EXERCISE TASK:
Will you return, word for word, the lines of the records below, starting with the line containing "genus: Dillenia" and going on through the end of the records, leaving the pictures out of your answer?

****************

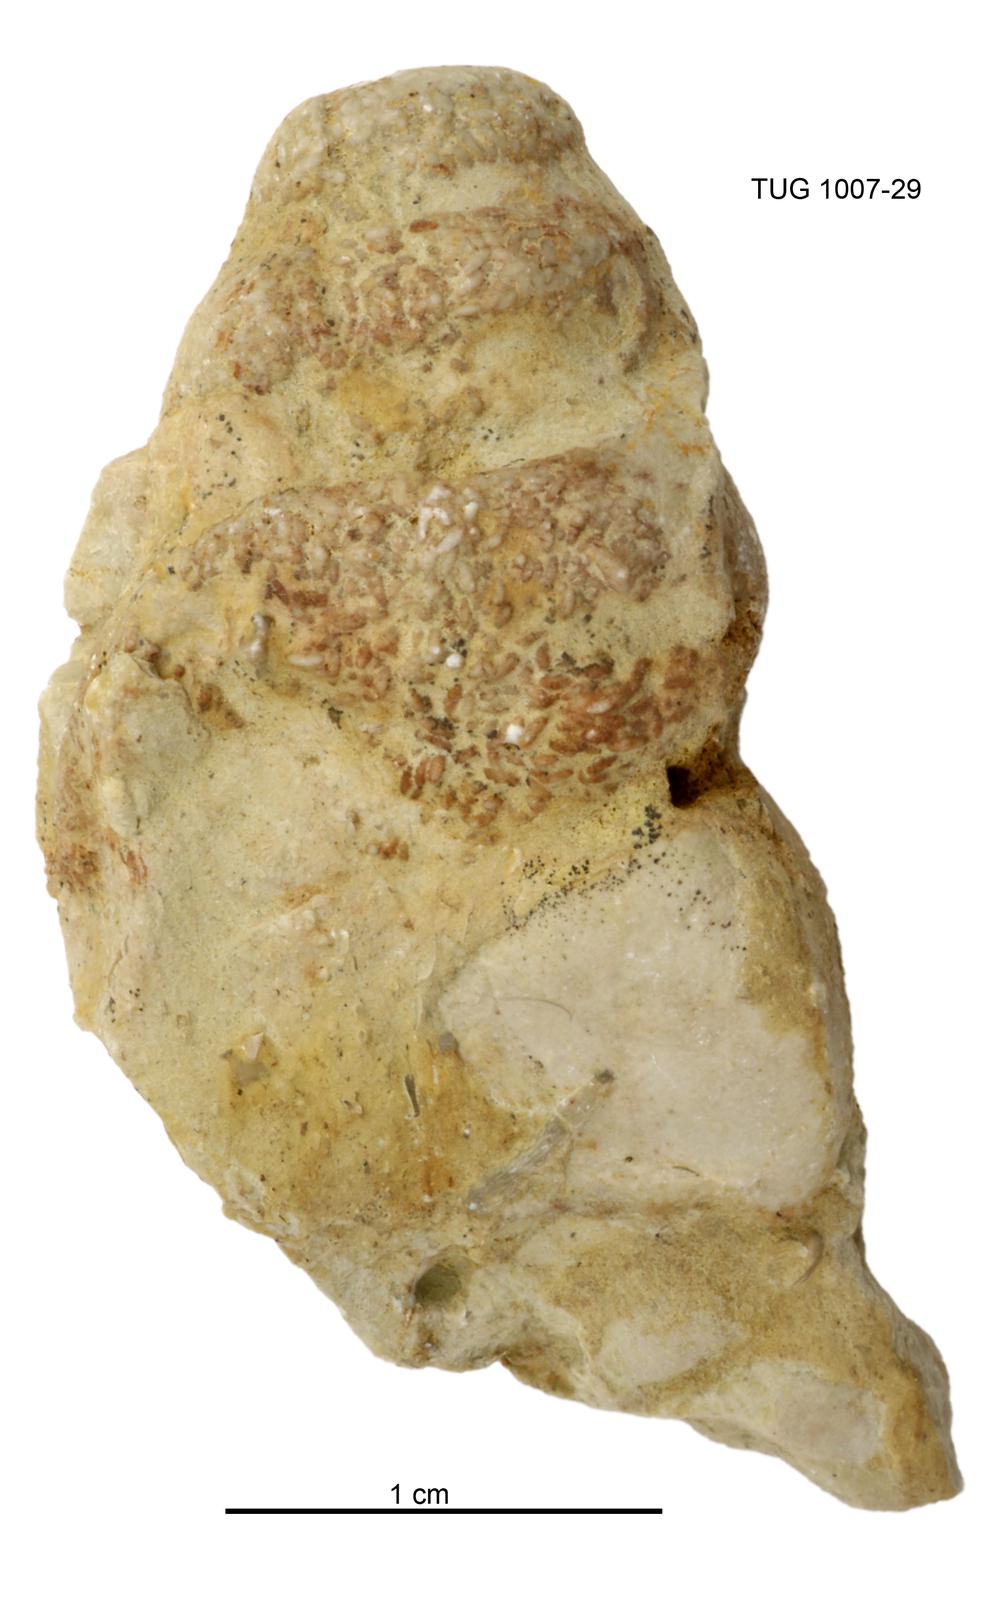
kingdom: Animalia
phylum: Mollusca
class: Gastropoda
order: Pleurotomariida
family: Murchisoniidae
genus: Murchisonia
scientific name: Murchisonia insignis
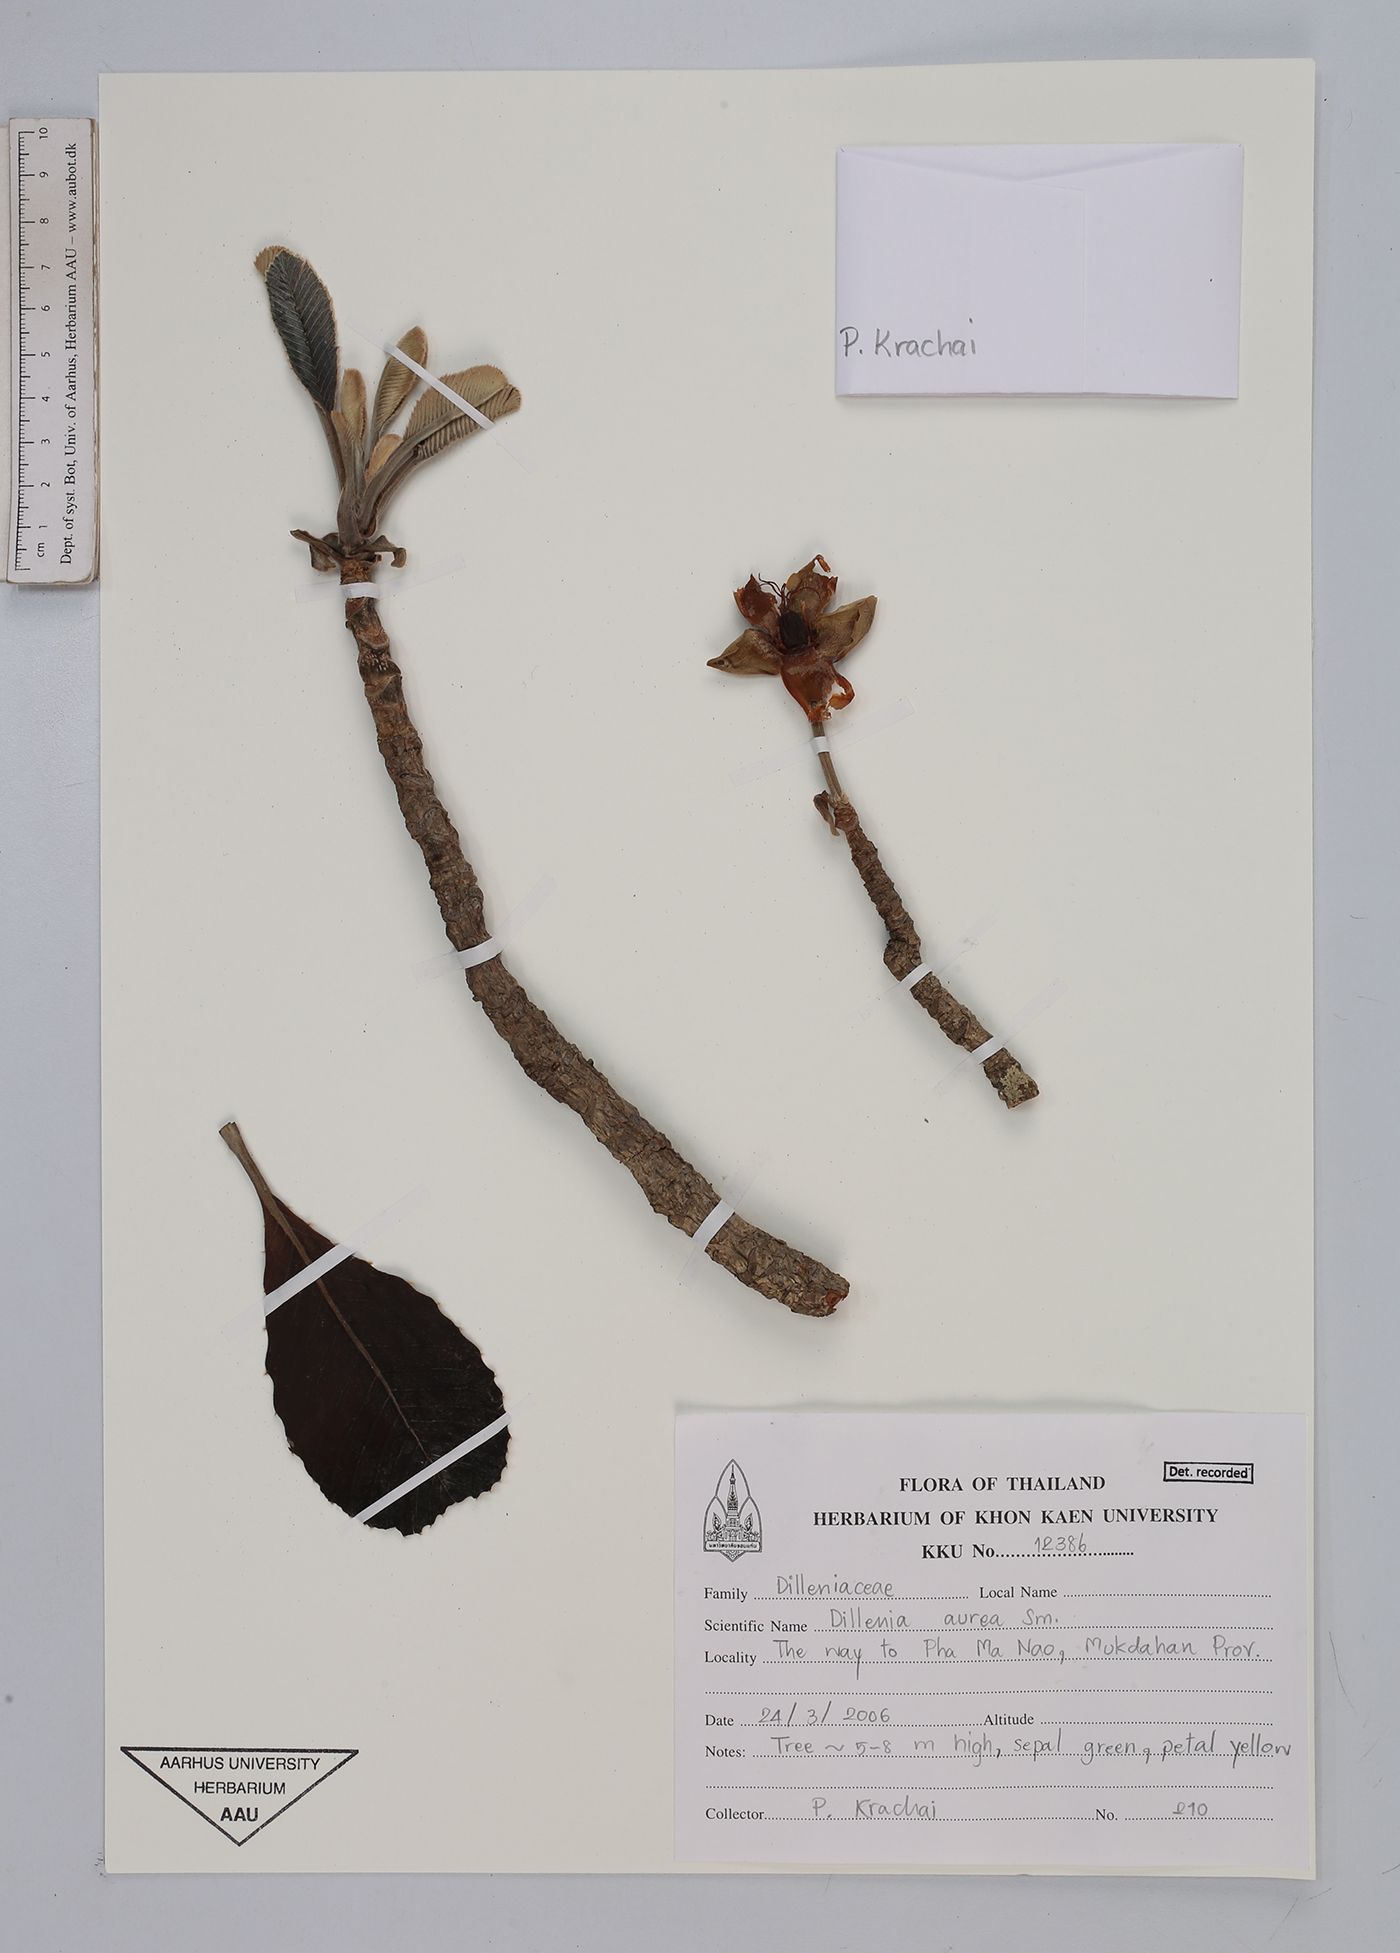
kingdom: Plantae
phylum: Tracheophyta
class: Magnoliopsida
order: Dilleniales
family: Dilleniaceae
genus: Dillenia
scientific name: Dillenia aurea
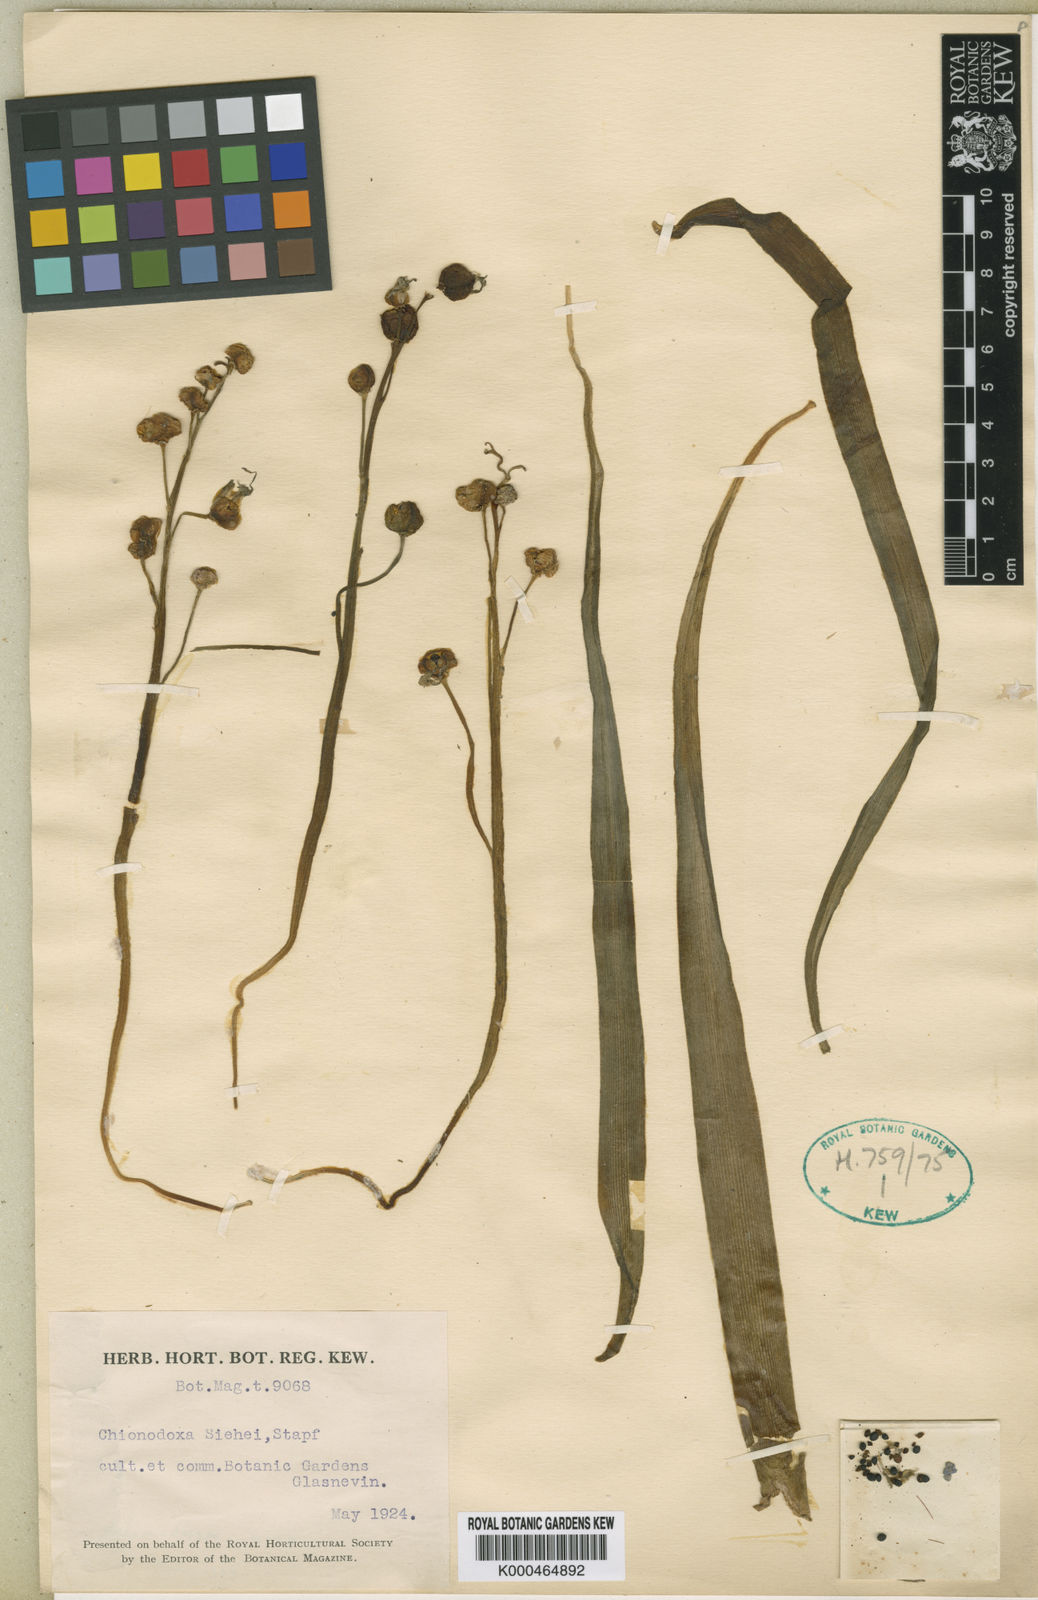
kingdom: Plantae
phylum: Tracheophyta
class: Liliopsida
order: Asparagales
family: Asparagaceae
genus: Scilla
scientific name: Scilla forbesii
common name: Glory-of-the-snow
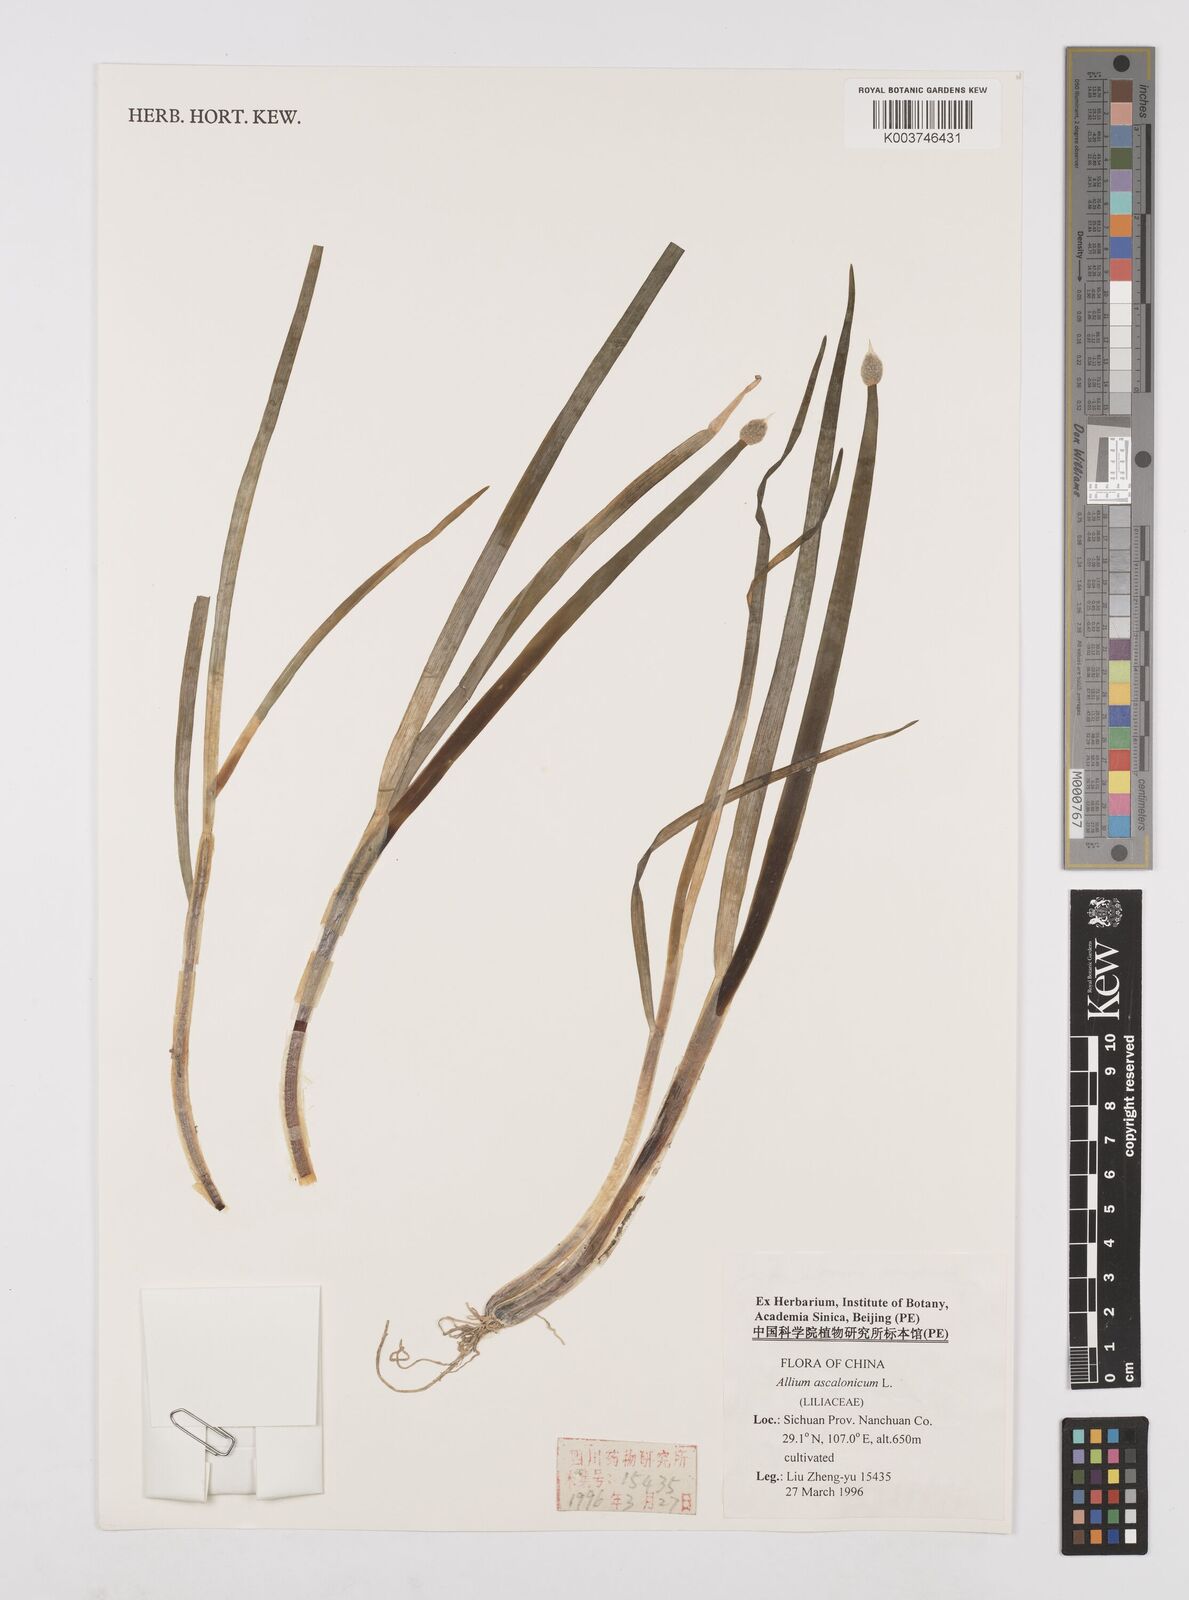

****************

FINAL RESULT:
genus: Dillenia
scientific name: Dillenia aurea
kingdom: Plantae
phylum: Tracheophyta
class: Liliopsida
order: Asparagales
family: Asparagaceae
genus: Scilla
scientific name: Scilla forbesii
common name: Glory-of-the-snow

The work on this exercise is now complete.